Baseline was generated with
    $ valgrind --log-file='gaim_valgrind' gaim
(gzip'd output is attached as gaim_valgrind.21818.gz)


And here's the valgrind run with gaim-otr installed
    $ valgrind --log-file='gaim+otr_valgrind' gaim
(gzip'd output is attached as gaim+otr_valgrind.21678.gz)
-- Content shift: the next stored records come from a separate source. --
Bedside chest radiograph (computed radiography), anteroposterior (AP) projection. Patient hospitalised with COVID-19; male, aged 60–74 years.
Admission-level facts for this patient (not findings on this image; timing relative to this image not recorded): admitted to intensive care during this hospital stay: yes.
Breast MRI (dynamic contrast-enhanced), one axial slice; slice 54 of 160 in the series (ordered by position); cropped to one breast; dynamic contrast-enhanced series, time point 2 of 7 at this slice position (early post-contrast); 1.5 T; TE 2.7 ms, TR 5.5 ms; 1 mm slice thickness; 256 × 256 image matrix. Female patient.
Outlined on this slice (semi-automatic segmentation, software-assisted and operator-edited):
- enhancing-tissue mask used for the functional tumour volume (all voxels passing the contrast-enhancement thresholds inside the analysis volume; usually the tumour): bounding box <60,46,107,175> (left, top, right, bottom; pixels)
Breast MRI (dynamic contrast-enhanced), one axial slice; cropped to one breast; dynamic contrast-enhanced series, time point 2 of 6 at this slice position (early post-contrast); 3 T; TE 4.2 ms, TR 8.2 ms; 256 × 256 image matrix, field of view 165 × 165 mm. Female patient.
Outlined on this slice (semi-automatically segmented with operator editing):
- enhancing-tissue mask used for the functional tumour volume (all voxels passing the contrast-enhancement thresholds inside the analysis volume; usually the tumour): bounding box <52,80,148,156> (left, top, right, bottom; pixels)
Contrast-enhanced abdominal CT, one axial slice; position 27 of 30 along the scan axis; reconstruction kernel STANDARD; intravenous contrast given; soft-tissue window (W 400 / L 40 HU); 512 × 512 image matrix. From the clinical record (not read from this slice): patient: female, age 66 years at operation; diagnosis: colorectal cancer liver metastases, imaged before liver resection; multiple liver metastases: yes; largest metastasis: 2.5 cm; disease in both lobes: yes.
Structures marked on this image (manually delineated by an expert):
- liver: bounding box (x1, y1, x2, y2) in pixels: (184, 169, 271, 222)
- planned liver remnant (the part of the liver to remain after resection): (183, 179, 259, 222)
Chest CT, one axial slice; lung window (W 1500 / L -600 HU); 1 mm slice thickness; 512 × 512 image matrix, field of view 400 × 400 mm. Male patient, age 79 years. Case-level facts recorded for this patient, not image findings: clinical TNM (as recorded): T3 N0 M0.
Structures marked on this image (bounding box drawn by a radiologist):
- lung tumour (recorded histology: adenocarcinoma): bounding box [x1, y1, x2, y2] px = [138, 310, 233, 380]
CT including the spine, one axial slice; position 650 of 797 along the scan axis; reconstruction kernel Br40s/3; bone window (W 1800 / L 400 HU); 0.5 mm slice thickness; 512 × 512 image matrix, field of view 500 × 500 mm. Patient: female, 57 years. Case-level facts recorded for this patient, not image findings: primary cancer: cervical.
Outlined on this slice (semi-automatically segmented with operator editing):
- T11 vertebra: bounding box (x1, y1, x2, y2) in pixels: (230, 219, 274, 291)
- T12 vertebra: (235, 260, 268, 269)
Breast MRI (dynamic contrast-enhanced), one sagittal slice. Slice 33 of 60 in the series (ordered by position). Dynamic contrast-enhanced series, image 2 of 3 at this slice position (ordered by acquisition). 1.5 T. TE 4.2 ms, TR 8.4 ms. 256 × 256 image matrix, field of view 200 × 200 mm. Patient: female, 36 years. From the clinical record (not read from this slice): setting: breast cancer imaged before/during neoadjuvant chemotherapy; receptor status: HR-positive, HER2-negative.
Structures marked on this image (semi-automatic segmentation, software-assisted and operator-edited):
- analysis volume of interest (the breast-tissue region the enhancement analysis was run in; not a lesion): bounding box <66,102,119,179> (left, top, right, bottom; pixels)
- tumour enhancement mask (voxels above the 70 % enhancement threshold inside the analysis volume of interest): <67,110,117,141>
Ok, here's what I see at first glance:


Baseline run of valgrind:
-------------------------
PID of gaim is 21818.
At line 116 of the valgrind capture, it shows PID 21819, which should be
the DNS child (which works ok without OTR installed, but you can see the
reports about memory leaks that valgrind complains about) before it goes
back to main gaim PID 21818 at line 130.


Gaim+OTR run of valgrind:
-------------------------
PID of gaim is 21678.
At line 116 of the valgrind capture, it shows PID 21680, which should be
the DNS child again.  However, with OTR installed, there is now a sequence:
=====
Invalid read of size 8
  at 0xEC17AF9: (within /usr/lib/libotr.so.2.0.0)
  by 0x93C4358: (within /usr/lib/libgnutls.so.13.0.9)
  by 0x93B939F: gnutls_deinit (in /usr/lib/libgnutls.so.13.0.9)
  by 0x8DF8045: gnutls_SSL_free (in /usr/lib/libldap_r.so.2.0.130)
  by 0x8DF62D9: (within /usr/lib/libldap_r.so.2.0.130)
  by 0x8F0FA38: ber_sockbuf_remove_io (in /usr/lib/liblber.so.2.0.130)
  by 0x8F0FAC6: ber_int_sb_destroy (in /usr/lib/liblber.so.2.0.130)
  by 0x8F0FB3B: ber_sockbuf_free (in /usr/lib/liblber.so.2.0.130)
  by 0x8DE25CF: ldap_ld_free (in /usr/lib/libldap_r.so.2.0.130)
  by 0x8CB0C7C: (within /lib/libnss_ldap-2.3.6.so)
  by 0x8CB425E: (within /lib/libnss_ldap-2.3.6.so)
  by 0x64FC03E: fork (in /usr/lib/debug/libc-2.3.6.so)
Address 0xAA0EB10 is 8 bytes before a block of size 1,072 alloc'd
  at 0x4A1BA55: malloc (vg_replace_malloc.c:149)
  by 0x9AC4B12: (within /usr/lib/libgcrypt.so.11.2.2)
  by 0x9AC4CE8: gcry_malloc (in /usr/lib/libgcrypt.so.11.2.2)
  by 0x9AC4EEE: gcry_calloc (in /usr/lib/libgcrypt.so.11.2.2)
  by 0x9AC9DEA: gcry_cipher_open (in /usr/lib/libgcrypt.so.11.2.2)
  by 0x93C44E2: (within /usr/lib/libgnutls.so.13.0.9)
  by 0x93A8936: _gnutls_cipher_init (in /usr/lib/libgnutls.so.13.0.9)
  by 0x93B2E6C: _gnutls_read_connection_state_init (in
/usr/lib/libgnutls.so.13.0.9)
  by 0x93A3FEC: (within /usr/lib/libgnutls.so.13.0.9)
  by 0x93A4105: _gnutls_handshake_common (in /usr/lib/libgnutls.so.13.0.9)
  by 0x93A4CBF: gnutls_handshake (in /usr/lib/libgnutls.so.13.0.9)
  by 0x8DF7E0D: (within /usr/lib/libldap_r.so.2.0.130)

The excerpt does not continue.